I did and repeatedly called every week for many months with no order. And then…Jackpot. Remodeling and furniture needs precipitated orders. Big orders for me. Wonderful commission orders! Filing cabinets. All the same size. All the same color. For several months the orders flew in and then, all of a sudden the line of communication crumbled and the colors of the cabinets we were shipping were the wrong color. How could black be so complicated? ???

One Tuesday while loading my car for the route deliveries my boss confesses, “We did it again. We sent three cabinets the wrong color. You might have hell to pay when you call on ABC today. I’ve talked to him and he’s very upset.”

I contemplate my scolding on the two hours drive while in and out of my accounts.
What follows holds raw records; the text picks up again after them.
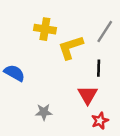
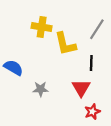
yellow L-shape: (71, 47) -> (65, 44), turned -85
gray star: (44, 112) -> (40, 89), moved

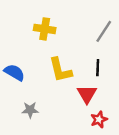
yellow L-shape: (65, 44) -> (60, 70), moved
gray star: (40, 89) -> (30, 110), moved

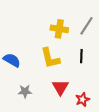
yellow cross: (45, 29) -> (59, 29), moved
red triangle: (87, 94) -> (60, 87), moved

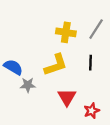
yellow L-shape: (50, 58) -> (56, 65), turned -95
gray star: (25, 91) -> (28, 85), moved

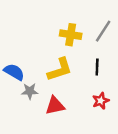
red triangle: (67, 97) -> (55, 106), moved, turned 48
red star: (92, 111) -> (101, 101), moved

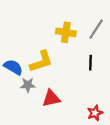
yellow L-shape: (60, 70) -> (41, 61), moved
red star: (101, 101) -> (95, 113), moved

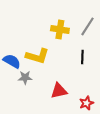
yellow L-shape: (41, 61) -> (37, 56), turned 35
red triangle: (51, 98) -> (59, 91), moved

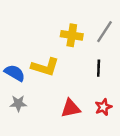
gray star: (25, 78) -> (18, 103), moved
red star: (86, 103) -> (103, 107), moved

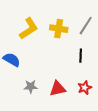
yellow L-shape: (45, 67) -> (29, 29), moved, turned -50
gray star: (18, 103) -> (31, 87), moved

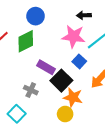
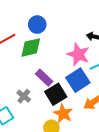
blue circle: (36, 16) -> (37, 25), moved
blue square: (79, 61) -> (78, 80), size x1.6

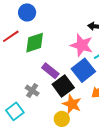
blue circle: (37, 25) -> (27, 12), moved

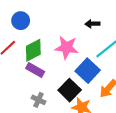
pink star: (82, 45) -> (67, 47), moved
purple rectangle: (50, 71) -> (35, 70), moved

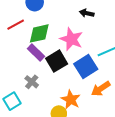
black arrow: (92, 24) -> (87, 13), moved
black square: (70, 90) -> (57, 61), moved

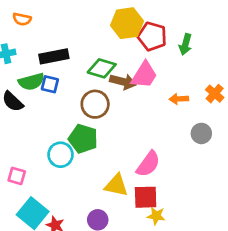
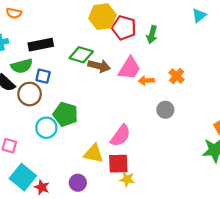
pink trapezoid: (144, 75) -> (129, 68), moved
blue square: (50, 84) -> (43, 76), moved
brown circle: (95, 104) -> (30, 94), moved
Talk about a long and winding road.

A fun part of that day was a regular call to a florist who nearly always gave me a flower which I routinely stuck in my 3-ring order book and would carry for the rest of the day. This particular Tuesday my gift was a lovely yellow, long stem rose. The rose stuck me a couple of times but the fragrance and color was so beautiful I carried it determinedly.
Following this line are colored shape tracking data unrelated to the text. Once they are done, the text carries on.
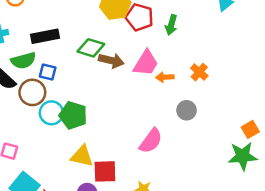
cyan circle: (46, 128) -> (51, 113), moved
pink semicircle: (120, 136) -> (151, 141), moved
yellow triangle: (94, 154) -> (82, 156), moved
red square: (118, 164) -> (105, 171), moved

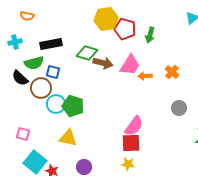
gray circle: (187, 110) -> (179, 108), moved
yellow triangle: (82, 156) -> (68, 138), moved
red square: (105, 171) -> (131, 143), moved

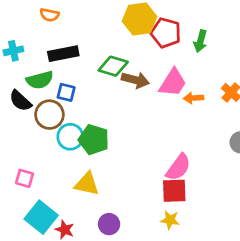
orange semicircle: (27, 16) -> (49, 15), moved

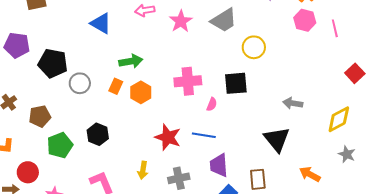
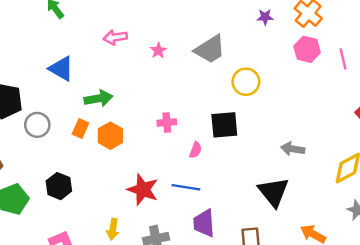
pink star: (181, 21) -> (158, 51), size x0.6
blue triangle: (101, 23) -> (61, 69), moved
pink cross: (188, 81) -> (167, 122), size x0.6

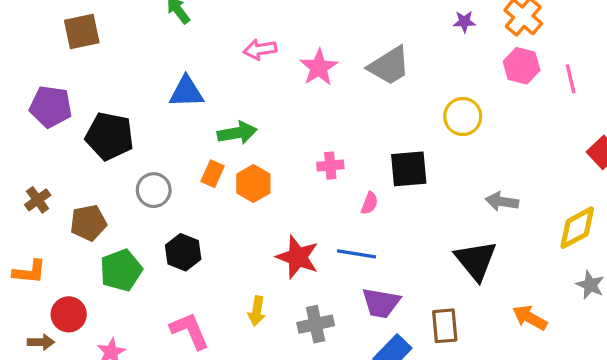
pink star: (158, 51) -> (319, 67), size x1.6
blue triangle: (61, 69) -> (186, 92), turned -32
yellow circle: (246, 82) -> (463, 116), moved
gray circle: (37, 125) -> (154, 190), moved
purple trapezoid: (204, 223) -> (381, 303), turned -76

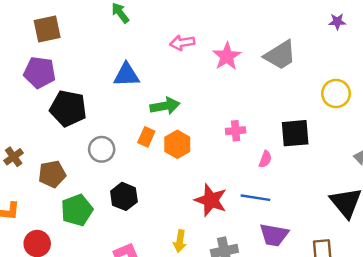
purple pentagon: (51, 107) -> (40, 72), moved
I arrive at ABC, sign in at the sales rep receiving area and sit with several suited gentlemen who carry briefcases and probably do “big” business at this manufacturing location. I have on a blue shirtwaist, heels, no hose, loose hair. No suit for the route sales rep. I could be more casual and familiar.

I sit. I wait. The big wig sales boys do nod to me in a dismissive sort of way and no one talks. We wait. This event predates cell phone so no one is even on Facebook or checking email which have not yet come into existence. No television blasts distraction. Every cough or throat clearing or shuddfe sound is exaggerated. I wiggle in my seat and want this confrontation over with. My company messed up. What can I do? Apologize again? I just want this call over with.

Mr. Purchasing Agent, at last, gently opens the door — just a crack, only a couple of inches. He nods to the big boys and then points to me, beckons me, Come on in, with his pointer finger. The execution begins. I rise to meet my fate. The boys twist in their chair at my being called out of turn. They arrived first. I stand and take a deep breath.

I follow a silent Mr. Purchasing Agent a ways down a hall to where he opens a door into the plant itself. Noise. Immediate noise. “Here put this on.” He hands me a beat up hard hat (that is so far out of sync with my outfit!). Inside the plant we make our way past huge wizzing, wherrring, moving equipment and machinery. Loud and chaotic. Blue collar workers in overalls, hard hats and steel toed boots move adeptly. He leads me to a loading dock where forklifts crawl like ants. Moving huge crates.

“Does this look tan to you?”

“No, sir.” I know this, even though my head is bobbling under the weight and size and discomfort of the nasty hard hat. One shouldn’t wear a hard had with high heels.

A line of black file cabinets, fifteen or so stand back lit with remorse, stupid mistakes and unacceptable excuses. I follow him back to his office, fluffing my hair. He gets behind his desk and motions for me to sit.

I pull the yellow rose out of the 3-ring binder. I tear each thorn off and lay them in front of me and I place the rose on the scribbled, dirty desk calendar in front of him.

“Your replacements will be here before noon today. I don’t know what to say. I am sorry. We are wrong. I say you get to be the rose and we will be the pricks.”

I remember he did not pick up the rose. I remember that the cabinets got replaced and that the color mistake was never made again. He did continue to order from me until he was transferred. The rose incident never surfaced again. I did leave there through the sales rep receiving area after only about 15 minutes without the very obvious rose. Mr. Purchasing Agent had to do something with it before the next guy was called in. What was the fate of that lovely yellow rose?


6 responses to “File cabinets and a yellow rose

  1. Leslie Gallaher says:

    Wonderful story. I remember those days.

    Like

  2. LonicarenmartinDuncan says:

    Hope he pulled out his top desk drawer and laid “peace rose”
    on top of other memorabilia that proved he had a good and productive day.

    Like

  3. Sara Lane says:

    Excellent story. You were great at that job, providing for all of us. Thank you.